TFAH’s new report discovers that after two years and nearly $2 billion of federal bioterrorism preparedness funding, states are only modestly better prepared to respond to health emergencies than they were prior to September 11, 2001.
The TFAH report, “Ready or Not? Protecting the Public’s Health in the Age of Bioterrorism,” examines 10 key indicators to assess areas of improvement and areas of ongoing vulnerability in our nation’s effort to prepare against bioterrorism and other large-scale health emergencies.
Nearly 75 percent of states earned positive marks for only half (five) or fewer of the 10 possible indicators. California, Florida, Maryland and Tennessee scored the highest, earning seven of the 10 possible indicators. Arkansas, Kentucky, Mississippi, New Mexico and Wisconsin scored the lowest, meeting just two of the indicators.
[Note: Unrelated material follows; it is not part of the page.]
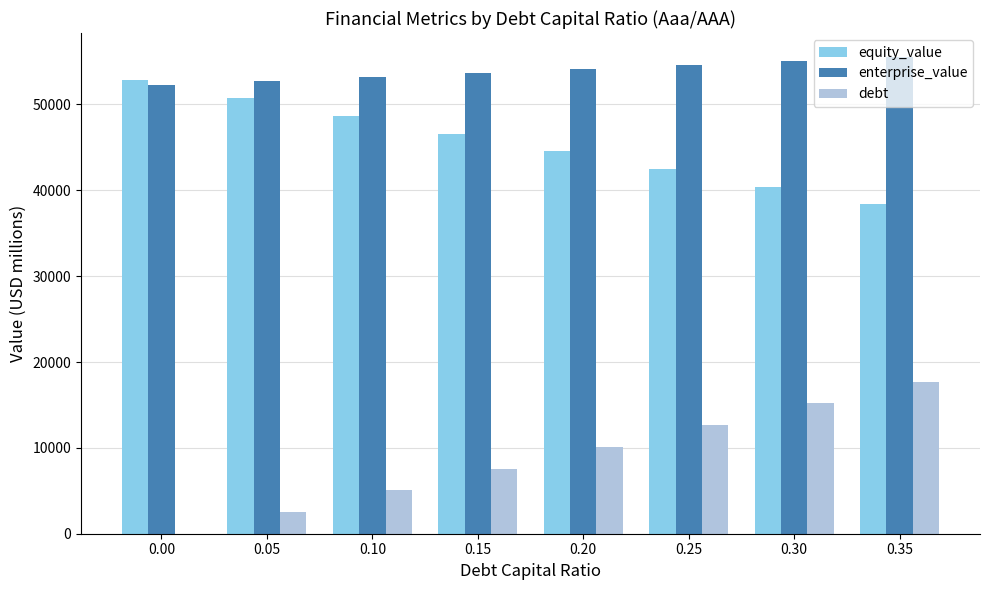

What are all the series names shown in the legend?

equity_value, enterprise_value, debt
The report found that progress has been made in most states to expand the health emergency communications network, upgrade public health laboratories and develop initial bioterrorism response plans.
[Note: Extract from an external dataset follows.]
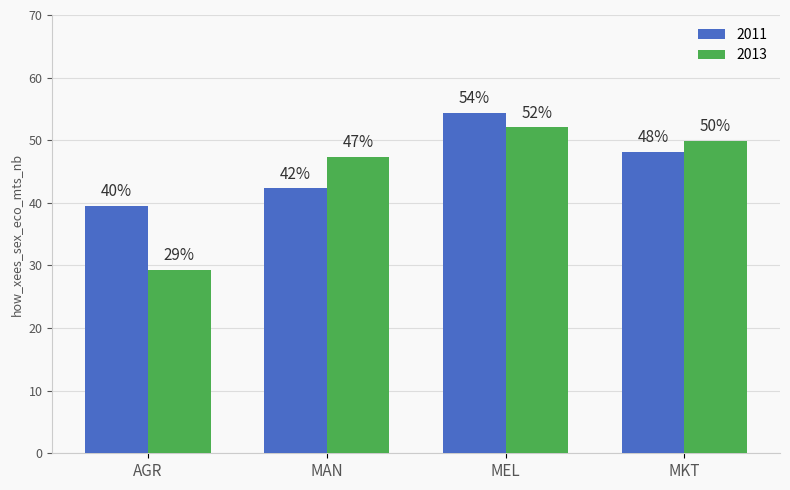

Reading left to right, extract all data points from this chart.

2011: 39.5	42.3	54.4	48.2
2013: 29.3	47.4	52.1	49.9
Major concerns addressed by the report include: cuts to public health programs in nearly two-thirds of states; an impending shortage of trained professionals in the public health workforce; disagreements between state and local health agencies over resource allocation; and tie-ups of much of the federal bioterrorism funding due to bureaucratic obstacles. The report also found that only Florida and Illinois are prepared to distribute and administer emergency vaccinations or antidotes from the national stockpile. It also showed that states’ readiness for other health emergencies, such as major infectious disease outbreaks like severe acute respiratory syndrome (SARS) or a pandemic flu, is seriously inadequate.
In the report, Trust for America’s Health offers specific recommendations for improving our preparedness at a state and national level.